#### What you should do:
Please pick up the forum post below about finding the largest-sum path through a 2D array and continue it from the point where it stops.

#### Excerpted passage:
═══

Given a 2d array, the problem is to find the largest sum, where each subsequent is >= the previous digit but < all of the 'neighbour' digits. You can only move up, down, left and right.
My solution will run in \$O(N*M)\$ time with \$O(N*M)\$ space (please correct me if I'm wrong).
The solution is as follows: Start at an arbitrary point and look for the closest largest neighbor (as described above). Once found, append it to the path and mark as visited. Continue these steps until you have no where else to visit.
Code is below, with the the answer being [10, 9, 6, 4, 2]. Thank you
nums = [
[10,8,4],
[9,6,8],
[2,4,3]
]
def get_largest_neighbour(i, j, previous, visited):
max_location = -1, -1
max_neighbour = -1
# look up
if i-1 >= 0 and nums[i-1][j] < previous and visited[i-1][j] == False:
max_neighbour = nums[i-1][j]
max_location = i-1, j
# look down
if i+1 < 3:
if nums[i+1][j] > max_neighbour and nums[i+1][j] < previous and visited[i+1][j] == False:
max_neighbour = nums[i+1][j]
max_location = i+1, j
# look left
if j-1 >= 0:
if nums[i][j-1] > max_neighbour and nums[i][j-1] < previous and visited[i][j-1] == False:
max_neighbour = nums[i][j-1]
max_location = i, j-1
# look right
if j+1 < 3:
if nums[i][j+1] > max_neighbour and nums[i][j+1] < previous and visited[i][j+1] == False:
max_neighbour = nums[i][j+1]
max_location = i, j+1
return max_location
def max_sum(i, j, path, visited):
if i >= 3 or i < 0 or j >= 3 or j < 0:
return
if visited[i][j] == True:
return
# mark as visited and append to path
visited[i][j] = True
path.append(nums[i][j])

═══

#### Given records:
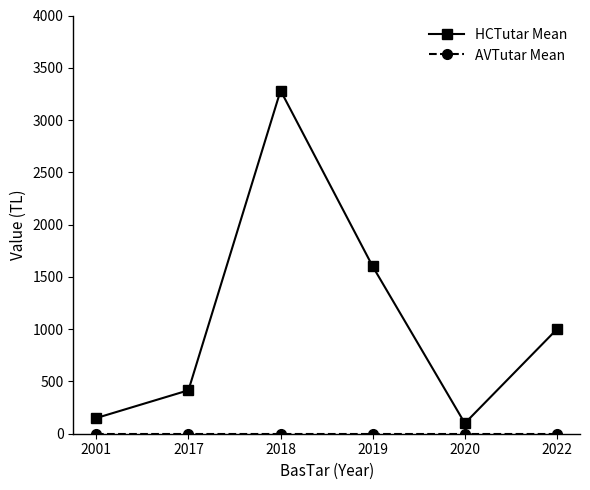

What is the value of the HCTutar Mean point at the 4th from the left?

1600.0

═══

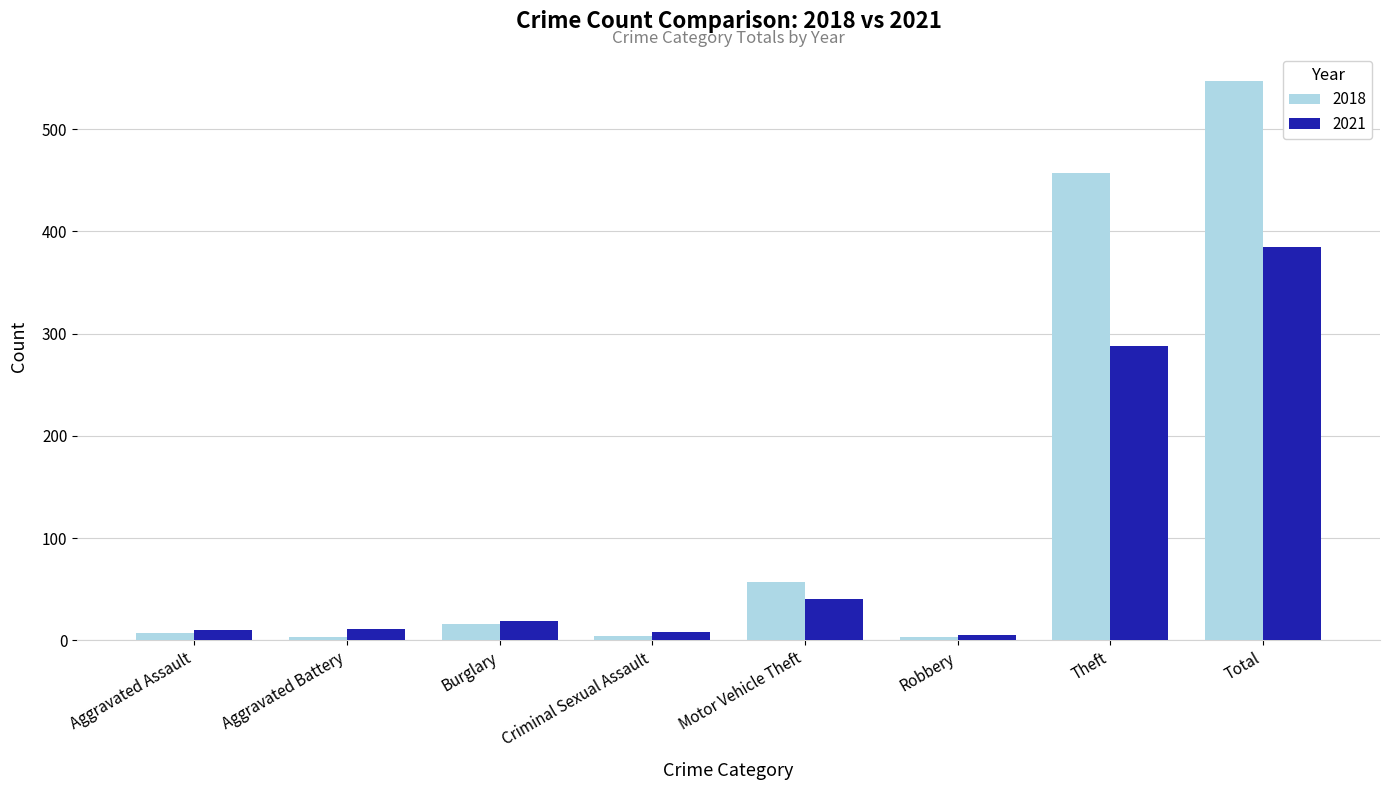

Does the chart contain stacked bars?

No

═══

#### Written answer:
# find the next largest path to search
next_step_i, next_step_j = get_largest_neighbour(i, j, path[-1], visited)
# there is no where to go, so stop iterating and backtrack
if next_step_i == -1:
return
max_sum(next_step_i, next_step_j, path, visited)
return path
def largest_continious_sum():
if len(nums) <= 1:
return 0
visited = [[False for x in range(3)] for j in range(3)]
path = []
print max_sum(0, 0, path, visited)
largest_continious_sum()